[Work required] Render the text read from each of the items below as a Markdown table with the columns Row and Line. Give one numbered row for every line, in order, and leave out blank lines.

☆ ☆ ☆

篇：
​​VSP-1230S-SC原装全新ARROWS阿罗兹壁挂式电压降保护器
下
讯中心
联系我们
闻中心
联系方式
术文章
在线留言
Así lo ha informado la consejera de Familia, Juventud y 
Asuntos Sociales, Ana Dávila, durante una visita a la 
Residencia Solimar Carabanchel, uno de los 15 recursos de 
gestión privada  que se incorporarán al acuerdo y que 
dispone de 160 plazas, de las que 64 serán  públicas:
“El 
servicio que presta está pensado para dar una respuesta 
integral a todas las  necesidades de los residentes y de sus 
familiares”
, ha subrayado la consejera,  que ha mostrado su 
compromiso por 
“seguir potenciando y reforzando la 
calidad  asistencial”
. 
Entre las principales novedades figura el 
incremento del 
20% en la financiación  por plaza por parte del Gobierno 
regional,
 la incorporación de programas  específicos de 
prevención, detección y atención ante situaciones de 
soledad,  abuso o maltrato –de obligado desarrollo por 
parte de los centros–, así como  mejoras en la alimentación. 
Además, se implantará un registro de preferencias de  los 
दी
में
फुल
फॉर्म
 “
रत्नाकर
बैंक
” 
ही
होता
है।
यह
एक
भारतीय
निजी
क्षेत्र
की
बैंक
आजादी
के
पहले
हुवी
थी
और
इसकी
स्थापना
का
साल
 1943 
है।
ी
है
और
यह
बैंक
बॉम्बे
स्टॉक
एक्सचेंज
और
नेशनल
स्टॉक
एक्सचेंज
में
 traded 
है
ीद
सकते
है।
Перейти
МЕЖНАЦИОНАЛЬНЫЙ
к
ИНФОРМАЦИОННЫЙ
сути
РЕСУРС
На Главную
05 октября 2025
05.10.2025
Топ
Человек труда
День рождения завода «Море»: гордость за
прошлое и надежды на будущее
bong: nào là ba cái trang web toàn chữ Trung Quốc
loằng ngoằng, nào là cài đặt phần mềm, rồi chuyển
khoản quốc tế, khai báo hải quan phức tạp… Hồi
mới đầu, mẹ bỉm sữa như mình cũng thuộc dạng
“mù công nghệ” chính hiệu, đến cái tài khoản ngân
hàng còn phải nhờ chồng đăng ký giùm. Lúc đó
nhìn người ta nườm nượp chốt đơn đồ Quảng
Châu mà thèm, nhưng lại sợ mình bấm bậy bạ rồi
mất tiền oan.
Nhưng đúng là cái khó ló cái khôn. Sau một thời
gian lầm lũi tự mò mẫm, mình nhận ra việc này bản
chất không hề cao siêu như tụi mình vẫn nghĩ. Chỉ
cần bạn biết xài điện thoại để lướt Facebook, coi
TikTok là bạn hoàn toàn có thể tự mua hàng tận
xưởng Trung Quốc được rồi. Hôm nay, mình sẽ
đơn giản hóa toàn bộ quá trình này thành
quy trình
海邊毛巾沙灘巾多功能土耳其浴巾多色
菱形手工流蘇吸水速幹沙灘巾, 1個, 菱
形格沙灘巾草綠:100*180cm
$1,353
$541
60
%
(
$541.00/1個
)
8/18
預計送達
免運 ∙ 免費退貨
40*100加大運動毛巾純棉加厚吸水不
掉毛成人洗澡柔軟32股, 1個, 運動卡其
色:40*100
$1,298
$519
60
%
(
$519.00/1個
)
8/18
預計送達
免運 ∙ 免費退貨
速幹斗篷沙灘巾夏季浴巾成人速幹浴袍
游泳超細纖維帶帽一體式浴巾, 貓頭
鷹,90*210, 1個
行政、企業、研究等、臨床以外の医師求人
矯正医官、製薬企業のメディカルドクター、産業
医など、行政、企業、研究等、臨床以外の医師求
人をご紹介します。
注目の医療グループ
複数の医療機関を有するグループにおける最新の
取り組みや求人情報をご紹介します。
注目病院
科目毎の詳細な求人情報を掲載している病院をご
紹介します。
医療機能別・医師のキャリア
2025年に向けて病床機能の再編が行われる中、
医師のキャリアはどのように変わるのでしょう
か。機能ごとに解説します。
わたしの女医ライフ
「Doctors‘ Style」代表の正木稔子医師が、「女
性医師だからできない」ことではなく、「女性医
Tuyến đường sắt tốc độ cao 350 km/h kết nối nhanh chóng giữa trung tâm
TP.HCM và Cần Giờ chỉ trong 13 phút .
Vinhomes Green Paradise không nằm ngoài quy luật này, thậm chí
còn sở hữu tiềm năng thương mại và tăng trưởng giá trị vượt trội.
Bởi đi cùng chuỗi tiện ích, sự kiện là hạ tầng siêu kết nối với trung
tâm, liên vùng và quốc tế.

☆ ☆ ☆

[Answer area]
| Row | Line |
|---|---|
| 1 | 篇： |
| 2 | ​​VSP-1230S-SC原装全新ARROWS阿罗兹壁挂式电压降保护器 |
| 3 | 下 |
| 4 | 讯中心 |
| 5 | 联系我们 |
| 6 | 闻中心 |
| 7 | 联系方式 |
| 8 | 术文章 |
| 9 | 在线留言 |
| 10 | Así lo ha informado la consejera de Familia, Juventud y  |
| 11 | Asuntos Sociales, Ana Dávila, durante una visita a la  |
| 12 | Residencia Solimar Carabanchel, uno de los 15 recursos de  |
| 13 | gestión privada  que se incorporarán al acuerdo y que  |
| 14 | dispone de 160 plazas, de las que 64 serán  públicas: |
| 15 | “El  |
| 16 | servicio que presta está pensado para dar una respuesta  |
| 17 | integral a todas las  necesidades de los residentes y de sus  |
| 18 | familiares” |
| 19 | , ha subrayado la consejera,  que ha mostrado su  |
| 20 | compromiso por  |
| 21 | “seguir potenciando y reforzando la  |
| 22 | calidad  asistencial” |
| 23 | .  |
| 24 | Entre las principales novedades figura el  |
| 25 | incremento del  |
| 26 | 20% en la financiación  por plaza por parte del Gobierno  |
| 27 | regional, |
| 28 |  la incorporación de programas  específicos de  |
| 29 | prevención, detección y atención ante situaciones de  |
| 30 | soledad,  abuso o maltrato –de obligado desarrollo por  |
| 31 | parte de los centros–, así como  mejoras en la alimentación.  |
| 32 | Además, se implantará un registro de preferencias de  los  |
| 33 | दी |
| 34 | में |
| 35 | फुल |
| 36 | फॉर्म |
| 37 |  “ |
| 38 | रत्नाकर |
| 39 | बैंक |
| 40 | ”  |
| 41 | ही |
| 42 | होता |
| 43 | है। |
| 44 | यह |
| 45 | एक |
| 46 | भारतीय |
| 47 | निजी |
| 48 | क्षेत्र |
| 49 | की |
| 50 | बैंक |
| 51 | आजादी |
| 52 | के |
| 53 | पहले |
| 54 | हुवी |
| 55 | थी |
| 56 | और |
| 57 | इसकी |
| 58 | स्थापना |
| 59 | का |
| 60 | साल |
| 61 |  1943  |
| 62 | है। |
| 63 | ी |
| 64 | है |
| 65 | और |
| 66 | यह |
| 67 | बैंक |
| 68 | बॉम्बे |
| 69 | स्टॉक |
| 70 | एक्सचेंज |
| 71 | और |
| 72 | नेशनल |
| 73 | स्टॉक |
| 74 | एक्सचेंज |
| 75 | में |
| 76 |  traded  |
| 77 | है |
| 78 | ीद |
| 79 | सकते |
| 80 | है। |
| 81 | Перейти |
| 82 | МЕЖНАЦИОНАЛЬНЫЙ |
| 83 | к |
| 84 | ИНФОРМАЦИОННЫЙ |
| 85 | сути |
| 86 | РЕСУРС |
| 87 | На Главную |
| 88 | 05 октября 2025 |
| 89 | 05.10.2025 |
| 90 | Топ |
| 91 | Человек труда |
| 92 | День рождения завода «Море»: гордость за |
| 93 | прошлое и надежды на будущее |
| 94 | bong: nào là ba cái trang web toàn chữ Trung Quốc |
| 95 | loằng ngoằng, nào là cài đặt phần mềm, rồi chuyển |
| 96 | khoản quốc tế, khai báo hải quan phức tạp… Hồi |
| 97 | mới đầu, mẹ bỉm sữa như mình cũng thuộc dạng |
| 98 | “mù công nghệ” chính hiệu, đến cái tài khoản ngân |
| 99 | hàng còn phải nhờ chồng đăng ký giùm. Lúc đó |
| 100 | nhìn người ta nườm nượp chốt đơn đồ Quảng |
| 101 | Châu mà thèm, nhưng lại sợ mình bấm bậy bạ rồi |
| 102 | mất tiền oan. |
| 103 | Nhưng đúng là cái khó ló cái khôn. Sau một thời |
| 104 | gian lầm lũi tự mò mẫm, mình nhận ra việc này bản |
| 105 | chất không hề cao siêu như tụi mình vẫn nghĩ. Chỉ |
| 106 | cần bạn biết xài điện thoại để lướt Facebook, coi |
| 107 | TikTok là bạn hoàn toàn có thể tự mua hàng tận |
| 108 | xưởng Trung Quốc được rồi. Hôm nay, mình sẽ |
| 109 | đơn giản hóa toàn bộ quá trình này thành |
| 110 | quy trình |
| 111 | 海邊毛巾沙灘巾多功能土耳其浴巾多色 |
| 112 | 菱形手工流蘇吸水速幹沙灘巾, 1個, 菱 |
| 113 | 形格沙灘巾草綠:100*180cm |
| 114 | $1,353 |
| 115 | $541 |
| 116 | 60 |
| 117 | % |
| 118 | ( |
| 119 | $541.00/1個 |
| 120 | ) |
| 121 | 8/18 |
| 122 | 預計送達 |
| 123 | 免運 ∙ 免費退貨 |
| 124 | 40*100加大運動毛巾純棉加厚吸水不 |
| 125 | 掉毛成人洗澡柔軟32股, 1個, 運動卡其 |
| 126 | 色:40*100 |
| 127 | $1,298 |
| 128 | $519 |
| 129 | 60 |
| 130 | % |
| 131 | ( |
| 132 | $519.00/1個 |
| 133 | ) |
| 134 | 8/18 |
| 135 | 預計送達 |
| 136 | 免運 ∙ 免費退貨 |
| 137 | 速幹斗篷沙灘巾夏季浴巾成人速幹浴袍 |
| 138 | 游泳超細纖維帶帽一體式浴巾, 貓頭 |
| 139 | 鷹,90*210, 1個 |
| 140 | 行政、企業、研究等、臨床以外の医師求人 |
| 141 | 矯正医官、製薬企業のメディカルドクター、産業 |
| 142 | 医など、行政、企業、研究等、臨床以外の医師求 |
| 143 | 人をご紹介します。 |
| 144 | 注目の医療グループ |
| 145 | 複数の医療機関を有するグループにおける最新の |
| 146 | 取り組みや求人情報をご紹介します。 |
| 147 | 注目病院 |
| 148 | 科目毎の詳細な求人情報を掲載している病院をご |
| 149 | 紹介します。 |
| 150 | 医療機能別・医師のキャリア |
| 151 | 2025年に向けて病床機能の再編が行われる中、 |
| 152 | 医師のキャリアはどのように変わるのでしょう |
| 153 | か。機能ごとに解説します。 |
| 154 | わたしの女医ライフ |
| 155 | 「Doctors‘ Style」代表の正木稔子医師が、「女 |
| 156 | 性医師だからできない」ことではなく、「女性医 |
| 157 | Tuyến đường sắt tốc độ cao 350 km/h kết nối nhanh chóng giữa trung tâm |
| 158 | TP.HCM và Cần Giờ chỉ trong 13 phút . |
| 159 | Vinhomes Green Paradise không nằm ngoài quy luật này, thậm chí |
| 160 | còn sở hữu tiềm năng thương mại và tăng trưởng giá trị vượt trội. |
| 161 | Bởi đi cùng chuỗi tiện ích, sự kiện là hạ tầng siêu kết nối với trung |
| 162 | tâm, liên vùng và quốc tế. |